O Dia Mundial do Rim, celebrado nesta quinta-feira (12), destaca a importância da prevenção e do diagnóstico precoce da doença renal crônica, condição que pode evoluir de forma silenciosa e ser identificada apenas em estágios mais avançados.
Dados do Censo Brasileiro de Diálise 2024 indicam que mais de 172 mil pessoas realizam terapia renal substitutiva no Brasil, tratamento necessário quando os rins deixam de funcionar adequadamente. Somente em 2024, cerca de 52 mil pacientes iniciaram esse tipo de terapia no país.

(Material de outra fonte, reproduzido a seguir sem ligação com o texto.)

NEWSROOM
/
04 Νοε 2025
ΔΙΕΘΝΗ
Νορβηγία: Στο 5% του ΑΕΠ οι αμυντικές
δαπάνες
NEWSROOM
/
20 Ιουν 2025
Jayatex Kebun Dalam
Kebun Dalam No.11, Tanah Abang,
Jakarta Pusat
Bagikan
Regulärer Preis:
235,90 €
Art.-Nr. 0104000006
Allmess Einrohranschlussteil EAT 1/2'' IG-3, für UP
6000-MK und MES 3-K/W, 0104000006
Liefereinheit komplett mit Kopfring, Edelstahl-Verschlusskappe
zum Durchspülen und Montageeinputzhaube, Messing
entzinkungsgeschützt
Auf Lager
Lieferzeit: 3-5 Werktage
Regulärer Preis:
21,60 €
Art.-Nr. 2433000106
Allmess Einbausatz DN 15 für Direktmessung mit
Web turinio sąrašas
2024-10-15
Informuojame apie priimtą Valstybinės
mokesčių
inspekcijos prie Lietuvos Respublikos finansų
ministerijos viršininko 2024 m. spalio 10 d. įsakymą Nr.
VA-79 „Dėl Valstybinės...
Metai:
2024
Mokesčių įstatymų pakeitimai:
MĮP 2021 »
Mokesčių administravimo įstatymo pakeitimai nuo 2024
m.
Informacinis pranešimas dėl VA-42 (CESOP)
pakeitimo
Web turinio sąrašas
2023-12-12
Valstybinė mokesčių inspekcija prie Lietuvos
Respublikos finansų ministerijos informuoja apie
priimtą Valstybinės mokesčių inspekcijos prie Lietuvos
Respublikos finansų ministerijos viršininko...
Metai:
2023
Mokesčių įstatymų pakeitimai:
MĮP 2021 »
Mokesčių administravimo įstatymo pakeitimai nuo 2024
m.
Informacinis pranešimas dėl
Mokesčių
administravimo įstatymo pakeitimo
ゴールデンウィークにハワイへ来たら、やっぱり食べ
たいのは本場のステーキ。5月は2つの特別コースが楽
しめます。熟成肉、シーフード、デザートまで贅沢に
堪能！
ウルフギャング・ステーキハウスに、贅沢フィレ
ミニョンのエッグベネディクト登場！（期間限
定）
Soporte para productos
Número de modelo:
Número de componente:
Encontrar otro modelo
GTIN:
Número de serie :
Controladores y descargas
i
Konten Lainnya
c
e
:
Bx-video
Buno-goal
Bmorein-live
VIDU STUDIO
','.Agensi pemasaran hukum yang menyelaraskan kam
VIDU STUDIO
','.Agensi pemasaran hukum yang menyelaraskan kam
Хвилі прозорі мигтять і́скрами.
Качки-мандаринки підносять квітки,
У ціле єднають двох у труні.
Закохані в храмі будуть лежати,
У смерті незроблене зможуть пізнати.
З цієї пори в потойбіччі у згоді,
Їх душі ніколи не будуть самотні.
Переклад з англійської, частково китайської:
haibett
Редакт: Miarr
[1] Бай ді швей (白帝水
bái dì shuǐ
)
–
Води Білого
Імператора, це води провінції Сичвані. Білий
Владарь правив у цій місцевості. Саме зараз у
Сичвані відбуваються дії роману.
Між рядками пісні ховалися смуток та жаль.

Informações do Ministério da Saúde também mostram aumento na procura por atendimento relacionado à doença renal. Entre 2019 e 2023, os registros de atendimentos na atenção primária por doença renal crônica cresceram 152%, segundo boletim epidemiológico.
Neste ano, a campanha promovida pela Sociedade Brasileira de Nefrologia tem como tema “Cuidar de pessoas e proteger o planeta”. A iniciativa busca ampliar o debate sobre prevenção, diagnóstico precoce e uso responsável dos recursos de saúde.
De acordo com a Organização Mundial da Saúde (OMS), cerca de uma em cada dez pessoas no mundo apresenta algum grau de doença renal crônica. Apesar disso, muitos casos permanecem sem diagnóstico nas fases iniciais.
Segundo o nefrologista Américo Cuvello, do Hospital Alemão Oswaldo Cruz, a ausência de sintomas nos primeiros estágios dificulta a identificação da doença. “Em muitos casos, quando o paciente percebe algum sinal, a função renal já está comprometida”, explica.
O diagnóstico inicial pode ser feito por meio de exames simples, como a dosagem de creatinina no sangue e o exame de urina, que ajudam a identificar alterações na função dos rins.
Pessoas com hipertensão, diabetes, obesidade, histórico familiar de doença renal, idosos e pacientes com doenças cardiovasculares estão entre os grupos que precisam de acompanhamento médico mais frequente.
Especialistas também alertam que hábitos do dia a dia influenciam diretamente na saúde dos rins. O consumo excessivo de sal e alimentos ultraprocessados, a baixa ingestão de água e o uso frequente de anti-inflamatórios sem orientação médica podem aumentar o risco de problemas renais ao longo do tempo.
Diante desse cenário, profissionais de saúde reforçam que a adoção de hábitos saudáveis e a realização periódica de exames são fundamentais para prevenir complicações e preservar a função renal.